ABD Dışişleri Bakanlığı üst düzey yasama yetkilisi Paul D. Guaglianone, Kongre’ye yazdığı mektupta, Türkiye’nin Rus savunma teçhizatının F-35 teknolojisini Moskova’ya karşı savunmasız bırakabileceğini ve NATO’nun hava savunmasını zayıflatabileceğini vurguladı. Guaglianone, 7 Ağustos’ta 40 Demokrat milletvekili tarafından yapılan yaptırım çağrısına yanıt olarak, ABD’nin CAATSA yasası ve savunma politikalarına bağlılığını koruduğunu belirtti.
F-35 Programında Türkiye’nin Rolü ve Sonuçları
Türkiye, 2019 yılında F-35 konsorsiyumundan çıkarılarak, hem alıcı hem de üretici rolünü kaybetti. Ankara, 100’den fazla uçak almayı ve önemli bileşen üretmeyi planlıyordu. Bu durum, tedarik zincirlerinde aksamalara ve program maliyetlerinde artışa yol açtı.
2020’de Türkiye’nin savunma sanayiine bazı yaptırımlar uygulanmış, ancak Senato Dış İlişkiler Komitesi Başkanı Senatör Jim Risch, S-400 sistemleri elden çıkarılmadığı sürece F-35 satışına karşı çıkılacağını ifade etti.
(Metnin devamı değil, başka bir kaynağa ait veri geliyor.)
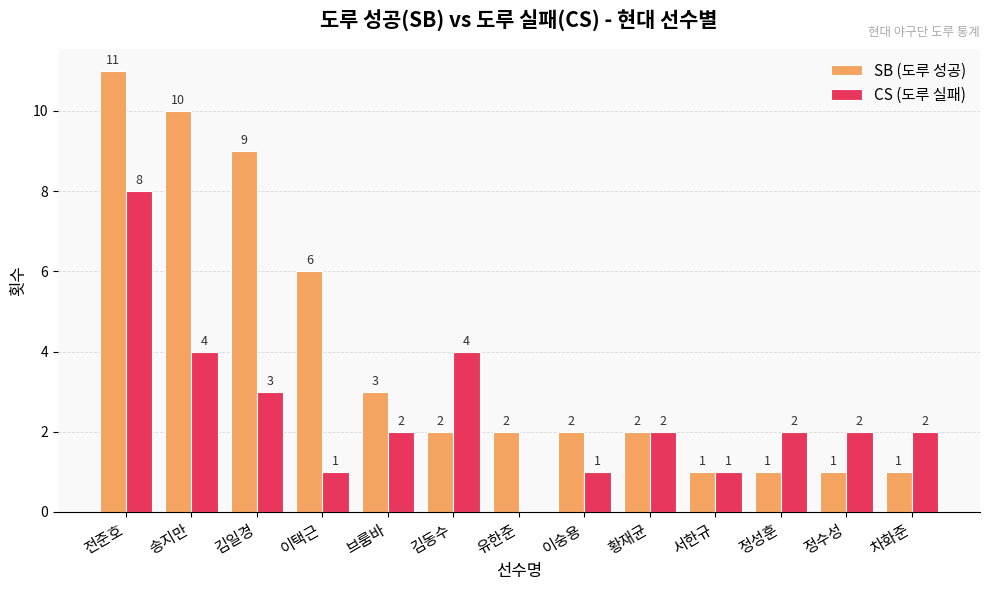

Reading left to right, transcribe all the data shown in this chart.

SB (도루 성공): 11	10	9	6	3	2	2	2	2	1	1	1	1
CS (도루 실패): 8	4	3	1	2	4	0	1	2	1	2	2	2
ABD-Türkiye İlişkilerinde Gerginlikler
F-35 anlaşmazlığı, Trump yönetiminin NATO müttefiki Türkiye ile bağlarını güçlendirme çabalarına rağmen, ABD-Türkiye ilişkilerinde temel bir sorun olarak öne çıkıyor. Diğer gerginlik noktaları arasında Suriye’de ABD’nin Kürt gruplarıyla iş birliği de yer alıyor.
Türkiye’nin F-35 programından dışlanması, uzun süredir süren savunma iş birliğinde önemli bir değişiklik anlamına gelirken, Ankara’nın daha bağımsız dış politikası ile NATO taahhütleri arasındaki çatışmayı gözler önüne seriyor.